» Short task: Locate each line in the items below that contains the string "part" and copy every such line.
====== Data lines ======
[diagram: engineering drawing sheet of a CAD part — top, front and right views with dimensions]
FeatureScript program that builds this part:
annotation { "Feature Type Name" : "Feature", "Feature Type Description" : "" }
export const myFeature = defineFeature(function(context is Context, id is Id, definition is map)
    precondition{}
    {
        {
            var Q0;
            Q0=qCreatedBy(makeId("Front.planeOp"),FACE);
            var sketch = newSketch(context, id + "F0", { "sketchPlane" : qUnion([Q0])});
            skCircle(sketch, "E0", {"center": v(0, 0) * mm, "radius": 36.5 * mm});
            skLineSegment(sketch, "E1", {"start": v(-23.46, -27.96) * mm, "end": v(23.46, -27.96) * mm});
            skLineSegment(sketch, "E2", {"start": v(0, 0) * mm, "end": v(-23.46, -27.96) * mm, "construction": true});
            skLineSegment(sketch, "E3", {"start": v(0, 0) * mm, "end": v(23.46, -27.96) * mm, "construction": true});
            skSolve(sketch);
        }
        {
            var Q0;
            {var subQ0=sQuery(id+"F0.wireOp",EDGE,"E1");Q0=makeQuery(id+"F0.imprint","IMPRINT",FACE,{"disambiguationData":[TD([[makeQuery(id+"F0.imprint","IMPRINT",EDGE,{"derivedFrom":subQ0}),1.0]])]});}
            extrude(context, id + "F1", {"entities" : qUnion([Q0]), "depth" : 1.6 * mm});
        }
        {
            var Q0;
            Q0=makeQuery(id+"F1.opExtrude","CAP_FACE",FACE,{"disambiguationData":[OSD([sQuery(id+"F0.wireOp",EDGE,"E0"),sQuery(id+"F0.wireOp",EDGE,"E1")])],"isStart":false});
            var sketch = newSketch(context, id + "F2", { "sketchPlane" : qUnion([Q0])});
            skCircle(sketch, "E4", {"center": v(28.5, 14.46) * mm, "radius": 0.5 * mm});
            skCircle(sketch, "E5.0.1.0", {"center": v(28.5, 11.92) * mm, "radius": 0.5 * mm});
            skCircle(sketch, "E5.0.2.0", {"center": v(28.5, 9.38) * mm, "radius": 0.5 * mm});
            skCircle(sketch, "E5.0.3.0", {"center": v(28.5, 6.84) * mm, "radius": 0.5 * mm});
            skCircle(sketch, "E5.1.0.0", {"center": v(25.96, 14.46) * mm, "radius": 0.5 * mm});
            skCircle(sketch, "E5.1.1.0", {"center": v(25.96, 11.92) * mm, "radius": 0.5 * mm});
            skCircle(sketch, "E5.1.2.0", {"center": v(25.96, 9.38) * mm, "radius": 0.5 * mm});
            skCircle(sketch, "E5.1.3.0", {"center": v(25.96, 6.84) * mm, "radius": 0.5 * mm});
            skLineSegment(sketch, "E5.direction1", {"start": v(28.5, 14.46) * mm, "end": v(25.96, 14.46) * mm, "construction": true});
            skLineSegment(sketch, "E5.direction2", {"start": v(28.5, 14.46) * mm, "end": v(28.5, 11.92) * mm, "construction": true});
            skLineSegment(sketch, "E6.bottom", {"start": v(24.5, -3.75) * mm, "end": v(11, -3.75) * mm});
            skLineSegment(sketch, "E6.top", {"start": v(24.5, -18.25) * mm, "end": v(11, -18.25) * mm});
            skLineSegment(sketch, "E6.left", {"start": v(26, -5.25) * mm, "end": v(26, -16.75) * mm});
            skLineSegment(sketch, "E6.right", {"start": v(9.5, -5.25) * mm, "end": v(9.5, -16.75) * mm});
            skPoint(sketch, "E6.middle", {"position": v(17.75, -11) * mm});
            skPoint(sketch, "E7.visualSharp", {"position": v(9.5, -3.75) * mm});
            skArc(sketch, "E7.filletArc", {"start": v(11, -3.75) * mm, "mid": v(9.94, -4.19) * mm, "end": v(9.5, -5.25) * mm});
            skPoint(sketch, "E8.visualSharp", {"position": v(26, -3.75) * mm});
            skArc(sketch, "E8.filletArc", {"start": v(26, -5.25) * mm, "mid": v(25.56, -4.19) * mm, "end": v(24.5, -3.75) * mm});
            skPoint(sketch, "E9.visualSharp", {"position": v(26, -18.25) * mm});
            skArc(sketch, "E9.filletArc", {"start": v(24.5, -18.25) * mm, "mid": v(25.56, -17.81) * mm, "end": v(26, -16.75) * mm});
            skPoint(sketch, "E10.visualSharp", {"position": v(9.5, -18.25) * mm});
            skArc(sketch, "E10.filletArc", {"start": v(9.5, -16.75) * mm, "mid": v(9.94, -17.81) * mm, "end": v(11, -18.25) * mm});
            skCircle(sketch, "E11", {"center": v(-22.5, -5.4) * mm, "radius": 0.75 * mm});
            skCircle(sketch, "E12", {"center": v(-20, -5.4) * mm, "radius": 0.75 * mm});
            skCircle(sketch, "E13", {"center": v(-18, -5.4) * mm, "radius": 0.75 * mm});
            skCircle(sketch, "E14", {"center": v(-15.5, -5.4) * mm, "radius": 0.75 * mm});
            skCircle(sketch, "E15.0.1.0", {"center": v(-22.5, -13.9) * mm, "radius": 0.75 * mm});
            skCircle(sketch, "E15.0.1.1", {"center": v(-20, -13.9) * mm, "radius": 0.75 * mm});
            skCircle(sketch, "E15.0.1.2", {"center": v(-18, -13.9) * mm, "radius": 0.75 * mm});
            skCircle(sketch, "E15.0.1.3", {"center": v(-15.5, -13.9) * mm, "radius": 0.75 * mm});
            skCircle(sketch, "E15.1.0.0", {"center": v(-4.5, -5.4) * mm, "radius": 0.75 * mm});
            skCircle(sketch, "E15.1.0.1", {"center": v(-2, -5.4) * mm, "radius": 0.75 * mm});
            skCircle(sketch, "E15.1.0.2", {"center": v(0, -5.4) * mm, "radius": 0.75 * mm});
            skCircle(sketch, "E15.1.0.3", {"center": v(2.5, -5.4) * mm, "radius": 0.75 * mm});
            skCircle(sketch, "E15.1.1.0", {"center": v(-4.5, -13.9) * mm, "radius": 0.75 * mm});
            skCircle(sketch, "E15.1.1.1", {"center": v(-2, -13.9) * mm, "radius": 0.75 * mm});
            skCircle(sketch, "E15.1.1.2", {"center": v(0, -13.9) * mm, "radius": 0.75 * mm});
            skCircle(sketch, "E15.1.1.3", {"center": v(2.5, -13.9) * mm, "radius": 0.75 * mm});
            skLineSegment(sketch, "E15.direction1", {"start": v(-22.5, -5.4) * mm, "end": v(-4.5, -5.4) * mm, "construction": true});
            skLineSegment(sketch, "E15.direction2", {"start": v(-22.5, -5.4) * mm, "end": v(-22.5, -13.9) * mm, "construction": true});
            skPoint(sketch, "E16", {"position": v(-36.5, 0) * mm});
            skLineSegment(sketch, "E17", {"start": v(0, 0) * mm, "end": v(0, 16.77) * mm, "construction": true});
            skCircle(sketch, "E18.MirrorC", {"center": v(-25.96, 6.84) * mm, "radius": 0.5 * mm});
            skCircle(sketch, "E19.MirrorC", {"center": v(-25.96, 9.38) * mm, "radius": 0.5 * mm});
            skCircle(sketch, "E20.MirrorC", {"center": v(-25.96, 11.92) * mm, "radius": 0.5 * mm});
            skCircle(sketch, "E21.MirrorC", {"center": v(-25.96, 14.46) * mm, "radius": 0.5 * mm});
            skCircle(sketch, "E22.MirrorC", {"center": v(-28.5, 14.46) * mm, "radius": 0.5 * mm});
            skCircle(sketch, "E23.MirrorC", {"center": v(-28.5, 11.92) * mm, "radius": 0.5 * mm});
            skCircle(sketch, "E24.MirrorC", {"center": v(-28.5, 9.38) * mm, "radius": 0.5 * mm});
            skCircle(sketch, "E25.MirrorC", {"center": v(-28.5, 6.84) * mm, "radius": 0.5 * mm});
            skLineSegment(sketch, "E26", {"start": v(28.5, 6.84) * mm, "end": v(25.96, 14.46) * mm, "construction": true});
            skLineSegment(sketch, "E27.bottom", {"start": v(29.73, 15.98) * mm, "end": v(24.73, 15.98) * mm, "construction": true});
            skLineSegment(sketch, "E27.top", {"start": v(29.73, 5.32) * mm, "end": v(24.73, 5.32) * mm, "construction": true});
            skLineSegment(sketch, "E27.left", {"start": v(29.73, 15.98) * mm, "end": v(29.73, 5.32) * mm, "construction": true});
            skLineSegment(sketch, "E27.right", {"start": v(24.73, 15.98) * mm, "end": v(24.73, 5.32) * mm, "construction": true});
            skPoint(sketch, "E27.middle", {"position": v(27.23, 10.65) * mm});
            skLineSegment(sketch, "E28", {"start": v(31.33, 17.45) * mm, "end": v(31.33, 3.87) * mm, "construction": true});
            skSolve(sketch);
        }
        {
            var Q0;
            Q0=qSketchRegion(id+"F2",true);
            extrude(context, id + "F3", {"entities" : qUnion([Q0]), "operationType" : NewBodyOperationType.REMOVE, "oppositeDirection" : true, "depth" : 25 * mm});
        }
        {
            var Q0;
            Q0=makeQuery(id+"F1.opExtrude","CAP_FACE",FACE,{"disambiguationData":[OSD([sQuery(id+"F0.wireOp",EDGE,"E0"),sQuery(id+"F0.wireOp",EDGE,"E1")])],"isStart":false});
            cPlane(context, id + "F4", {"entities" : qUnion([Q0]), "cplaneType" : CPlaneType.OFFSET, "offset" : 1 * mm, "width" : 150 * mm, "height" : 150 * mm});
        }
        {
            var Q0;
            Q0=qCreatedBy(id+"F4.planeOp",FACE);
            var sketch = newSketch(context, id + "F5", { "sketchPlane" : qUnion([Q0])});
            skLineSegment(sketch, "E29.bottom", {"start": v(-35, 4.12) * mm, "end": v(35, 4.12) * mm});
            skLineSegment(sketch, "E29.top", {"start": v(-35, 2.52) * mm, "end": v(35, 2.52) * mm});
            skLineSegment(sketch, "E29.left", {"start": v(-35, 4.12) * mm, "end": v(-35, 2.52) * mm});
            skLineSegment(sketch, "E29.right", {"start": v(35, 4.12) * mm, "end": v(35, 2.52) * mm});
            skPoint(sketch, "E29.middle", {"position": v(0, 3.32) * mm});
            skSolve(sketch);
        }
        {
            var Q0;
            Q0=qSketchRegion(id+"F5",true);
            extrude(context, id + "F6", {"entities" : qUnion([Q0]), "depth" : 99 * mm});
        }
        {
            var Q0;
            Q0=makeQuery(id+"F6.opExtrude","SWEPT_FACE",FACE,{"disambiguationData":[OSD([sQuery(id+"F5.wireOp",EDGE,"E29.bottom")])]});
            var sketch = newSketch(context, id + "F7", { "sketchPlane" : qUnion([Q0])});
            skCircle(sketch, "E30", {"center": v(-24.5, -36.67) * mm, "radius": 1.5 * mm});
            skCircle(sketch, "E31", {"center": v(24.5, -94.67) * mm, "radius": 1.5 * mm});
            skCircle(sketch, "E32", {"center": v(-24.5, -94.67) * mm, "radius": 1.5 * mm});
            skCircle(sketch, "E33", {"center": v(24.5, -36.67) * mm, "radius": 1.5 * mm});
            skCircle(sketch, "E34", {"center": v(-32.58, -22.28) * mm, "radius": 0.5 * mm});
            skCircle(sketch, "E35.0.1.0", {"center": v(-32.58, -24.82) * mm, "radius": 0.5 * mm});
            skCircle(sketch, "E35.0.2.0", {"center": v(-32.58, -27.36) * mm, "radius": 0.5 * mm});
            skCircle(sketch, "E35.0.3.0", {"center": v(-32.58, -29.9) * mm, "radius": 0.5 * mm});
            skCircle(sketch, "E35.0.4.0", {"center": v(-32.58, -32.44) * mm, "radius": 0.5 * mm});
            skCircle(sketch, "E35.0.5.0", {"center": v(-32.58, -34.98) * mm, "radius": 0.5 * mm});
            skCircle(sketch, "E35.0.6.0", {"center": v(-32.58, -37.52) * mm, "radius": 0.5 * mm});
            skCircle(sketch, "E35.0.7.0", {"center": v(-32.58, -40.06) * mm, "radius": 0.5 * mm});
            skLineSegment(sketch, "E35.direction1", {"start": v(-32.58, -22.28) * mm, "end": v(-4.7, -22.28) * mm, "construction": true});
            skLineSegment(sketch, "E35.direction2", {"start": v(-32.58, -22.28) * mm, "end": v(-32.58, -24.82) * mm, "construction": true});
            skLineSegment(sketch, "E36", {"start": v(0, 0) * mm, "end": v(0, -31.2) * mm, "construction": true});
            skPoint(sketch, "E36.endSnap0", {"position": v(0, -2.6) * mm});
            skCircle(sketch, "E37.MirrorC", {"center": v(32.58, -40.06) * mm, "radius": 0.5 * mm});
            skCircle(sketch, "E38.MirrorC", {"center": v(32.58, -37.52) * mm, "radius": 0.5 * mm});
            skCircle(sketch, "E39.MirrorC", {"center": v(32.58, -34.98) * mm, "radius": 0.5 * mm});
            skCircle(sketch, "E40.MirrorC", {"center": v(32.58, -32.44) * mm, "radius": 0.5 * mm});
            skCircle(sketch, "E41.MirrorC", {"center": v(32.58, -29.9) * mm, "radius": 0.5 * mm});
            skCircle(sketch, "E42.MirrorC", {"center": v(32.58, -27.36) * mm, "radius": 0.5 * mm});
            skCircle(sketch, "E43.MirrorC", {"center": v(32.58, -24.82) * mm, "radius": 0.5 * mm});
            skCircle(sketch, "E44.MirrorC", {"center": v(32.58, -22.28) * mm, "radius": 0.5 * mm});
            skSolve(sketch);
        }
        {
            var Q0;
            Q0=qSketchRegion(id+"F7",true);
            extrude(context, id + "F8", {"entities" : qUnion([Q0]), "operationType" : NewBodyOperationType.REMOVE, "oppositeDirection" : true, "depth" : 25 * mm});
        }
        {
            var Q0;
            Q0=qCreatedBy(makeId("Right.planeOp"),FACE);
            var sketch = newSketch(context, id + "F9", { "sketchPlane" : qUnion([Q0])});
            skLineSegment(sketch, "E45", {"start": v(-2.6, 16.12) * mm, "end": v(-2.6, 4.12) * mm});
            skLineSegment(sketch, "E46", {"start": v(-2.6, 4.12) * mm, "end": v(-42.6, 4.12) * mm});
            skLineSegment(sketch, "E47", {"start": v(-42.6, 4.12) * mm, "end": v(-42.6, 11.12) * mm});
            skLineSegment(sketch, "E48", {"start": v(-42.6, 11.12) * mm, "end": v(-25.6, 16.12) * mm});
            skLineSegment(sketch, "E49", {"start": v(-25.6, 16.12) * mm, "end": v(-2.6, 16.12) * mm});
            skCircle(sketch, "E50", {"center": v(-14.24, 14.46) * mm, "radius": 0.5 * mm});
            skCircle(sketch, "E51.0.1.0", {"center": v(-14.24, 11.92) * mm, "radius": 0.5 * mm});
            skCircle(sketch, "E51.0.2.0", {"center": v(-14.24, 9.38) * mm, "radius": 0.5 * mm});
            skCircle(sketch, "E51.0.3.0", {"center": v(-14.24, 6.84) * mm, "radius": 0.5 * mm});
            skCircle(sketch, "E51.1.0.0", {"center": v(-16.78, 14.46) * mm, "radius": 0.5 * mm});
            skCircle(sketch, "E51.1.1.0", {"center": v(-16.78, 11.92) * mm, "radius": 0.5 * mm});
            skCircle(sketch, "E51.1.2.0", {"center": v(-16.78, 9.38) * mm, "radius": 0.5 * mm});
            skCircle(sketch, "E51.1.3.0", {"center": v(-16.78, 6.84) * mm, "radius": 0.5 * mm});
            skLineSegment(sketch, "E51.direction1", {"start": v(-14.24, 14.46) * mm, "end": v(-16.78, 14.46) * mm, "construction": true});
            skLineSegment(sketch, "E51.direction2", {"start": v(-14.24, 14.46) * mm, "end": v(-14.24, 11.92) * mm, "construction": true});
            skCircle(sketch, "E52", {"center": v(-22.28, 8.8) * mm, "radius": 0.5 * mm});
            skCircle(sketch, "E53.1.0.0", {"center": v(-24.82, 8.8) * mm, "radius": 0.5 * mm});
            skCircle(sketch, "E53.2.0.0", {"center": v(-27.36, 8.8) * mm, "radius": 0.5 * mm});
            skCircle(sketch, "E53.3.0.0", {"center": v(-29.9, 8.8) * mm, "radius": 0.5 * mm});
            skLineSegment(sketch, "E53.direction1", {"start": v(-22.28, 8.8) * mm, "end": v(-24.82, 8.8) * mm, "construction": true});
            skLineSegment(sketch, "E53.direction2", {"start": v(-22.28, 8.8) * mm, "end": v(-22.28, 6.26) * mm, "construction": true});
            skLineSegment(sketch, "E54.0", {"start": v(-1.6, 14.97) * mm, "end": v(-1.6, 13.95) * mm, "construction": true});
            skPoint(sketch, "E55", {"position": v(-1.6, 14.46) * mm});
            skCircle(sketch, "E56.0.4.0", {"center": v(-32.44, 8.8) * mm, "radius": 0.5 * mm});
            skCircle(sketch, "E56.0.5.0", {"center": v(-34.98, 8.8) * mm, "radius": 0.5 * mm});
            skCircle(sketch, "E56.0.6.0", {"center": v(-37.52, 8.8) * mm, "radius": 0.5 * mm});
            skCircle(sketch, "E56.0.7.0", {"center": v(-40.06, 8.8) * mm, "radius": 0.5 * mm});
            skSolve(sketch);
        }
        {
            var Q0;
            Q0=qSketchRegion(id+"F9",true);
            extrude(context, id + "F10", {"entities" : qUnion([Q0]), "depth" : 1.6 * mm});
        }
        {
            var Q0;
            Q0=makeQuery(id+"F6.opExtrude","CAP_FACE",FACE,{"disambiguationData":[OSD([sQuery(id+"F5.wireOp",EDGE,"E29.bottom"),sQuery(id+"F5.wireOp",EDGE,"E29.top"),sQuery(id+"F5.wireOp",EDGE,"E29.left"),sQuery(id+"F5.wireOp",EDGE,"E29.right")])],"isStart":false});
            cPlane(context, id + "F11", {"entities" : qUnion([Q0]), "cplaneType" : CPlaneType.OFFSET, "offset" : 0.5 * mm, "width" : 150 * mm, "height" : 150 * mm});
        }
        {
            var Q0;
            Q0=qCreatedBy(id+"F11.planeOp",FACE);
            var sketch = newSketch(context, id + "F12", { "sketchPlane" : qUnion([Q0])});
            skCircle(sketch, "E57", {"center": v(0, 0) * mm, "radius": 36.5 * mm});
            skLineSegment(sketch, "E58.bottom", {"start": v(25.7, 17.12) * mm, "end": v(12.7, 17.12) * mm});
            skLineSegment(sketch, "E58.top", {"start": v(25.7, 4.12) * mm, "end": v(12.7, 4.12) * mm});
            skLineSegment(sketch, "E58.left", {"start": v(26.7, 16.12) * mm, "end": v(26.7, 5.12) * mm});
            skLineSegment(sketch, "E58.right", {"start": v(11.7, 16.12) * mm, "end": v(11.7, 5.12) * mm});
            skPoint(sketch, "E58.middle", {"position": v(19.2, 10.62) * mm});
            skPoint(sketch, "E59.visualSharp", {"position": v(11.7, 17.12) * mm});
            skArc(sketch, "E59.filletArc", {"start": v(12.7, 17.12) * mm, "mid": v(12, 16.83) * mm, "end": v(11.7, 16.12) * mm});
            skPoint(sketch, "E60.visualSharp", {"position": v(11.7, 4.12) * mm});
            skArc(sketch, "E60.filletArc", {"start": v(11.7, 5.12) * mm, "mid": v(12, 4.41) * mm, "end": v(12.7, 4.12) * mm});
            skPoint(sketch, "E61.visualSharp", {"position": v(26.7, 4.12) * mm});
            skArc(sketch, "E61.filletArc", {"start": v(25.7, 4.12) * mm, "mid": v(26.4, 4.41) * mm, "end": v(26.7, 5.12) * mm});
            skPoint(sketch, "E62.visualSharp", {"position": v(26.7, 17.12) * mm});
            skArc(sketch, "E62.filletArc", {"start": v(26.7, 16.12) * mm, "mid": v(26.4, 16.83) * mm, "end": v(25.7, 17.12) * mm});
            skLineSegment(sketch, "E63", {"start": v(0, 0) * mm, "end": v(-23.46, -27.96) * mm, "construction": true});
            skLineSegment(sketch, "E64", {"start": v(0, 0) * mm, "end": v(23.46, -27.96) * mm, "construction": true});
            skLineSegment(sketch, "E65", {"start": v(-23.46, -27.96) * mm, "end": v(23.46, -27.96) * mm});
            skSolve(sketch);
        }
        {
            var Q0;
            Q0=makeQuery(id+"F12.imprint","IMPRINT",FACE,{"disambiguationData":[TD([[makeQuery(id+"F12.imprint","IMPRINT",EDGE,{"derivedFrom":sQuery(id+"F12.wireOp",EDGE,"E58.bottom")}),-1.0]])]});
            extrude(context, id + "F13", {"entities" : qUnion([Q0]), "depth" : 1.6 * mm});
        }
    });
======
» Solution below:
[diagram: engineering drawing sheet of a CAD part — top, front and right views with dimensions]
FeatureScript program that builds this part:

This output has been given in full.